Any minor who begins to receive direct outpatient services in mental healthcare at the various levels of care and treatment, rehabilitation and recovery modalities, or any such minor for whom such services are requested, shall receive, among others, the following services within the first seventy-two (72) hours:
(a) A physical examination, when clinically necessary to rule out physiological or organic conditions or as part of the clinical outpatient follow-up.
(b) Laboratory tests, when clinically necessary to rule out physiological or organic conditions or as part of the clinical outpatient follow-up.
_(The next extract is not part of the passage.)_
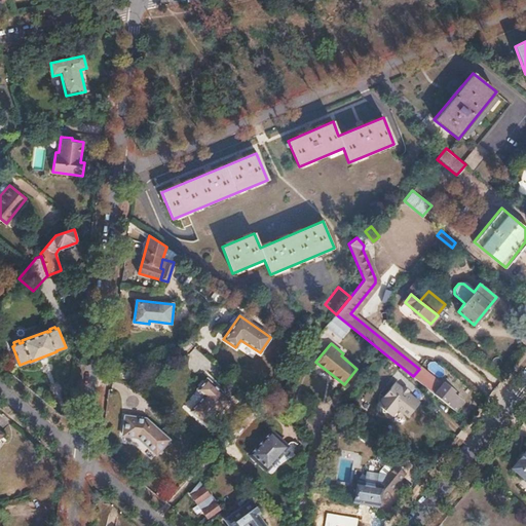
[(419,369),(413,376),(426,387),(433,379),(419,369)]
(c) A psychiatric evaluation conducted by a psychiatrist, when a child and adolescent psychiatrist is not available due to fully justified reasons. If the evaluation is conducted by a general psychiatrist or a primary-care physician, consultation with a child and adolescent psychiatrist shall be made as soon as practicable.
(d) A psychological screening conducted by a psychologist, when clinically necessary.
(e) A psychological evaluation conducted by a psychologist, when clinically indicated.
(f) A social evaluation conducted by a social worker, when pertinent due to the existence of social situations or circumstances which might affect the ongoing nature of the person’s mental healthcare services.
(g) A psychiatric evaluation conducted by a psychiatrist; in the event that the institution does not have a psychiatrist, this evaluation may be conducted by a properly licensed physician.
(h) A substance screening conducted by a professional counselor knowledgeable in addiction issues, when clinically indicated to rule out or assess substance abuse and/or dependency.
The results of the tests, analyses and evaluations shall form part of the minor’s clinical record, and shall be used to establish the individualized treatment, recovery and rehabilitation plan at the corresponding level of care which accords the greatest autonomy. This plan shall be devised by an inter- or a multidisciplinary team not later than fifteen (15) days following commencement of treatment and such plan shall be reviewed every thirty (30) days to conform to the standards for each level of care or when a substantial change occurs. The procedures shall be included in the regulations to be promulgated for these purposes.
The provisions of this section shall not apply to mental healthcare professionals with private offices. In this case, such professionals shall make sure to comply with the standards applicable to their respective professions, based on the clinical protocols and the treatment guidelines recommended by the Administration.
History —Oct. 2, 2000, No. 408, § 10.02; Aug. 6, 2008, No. 183, § 57.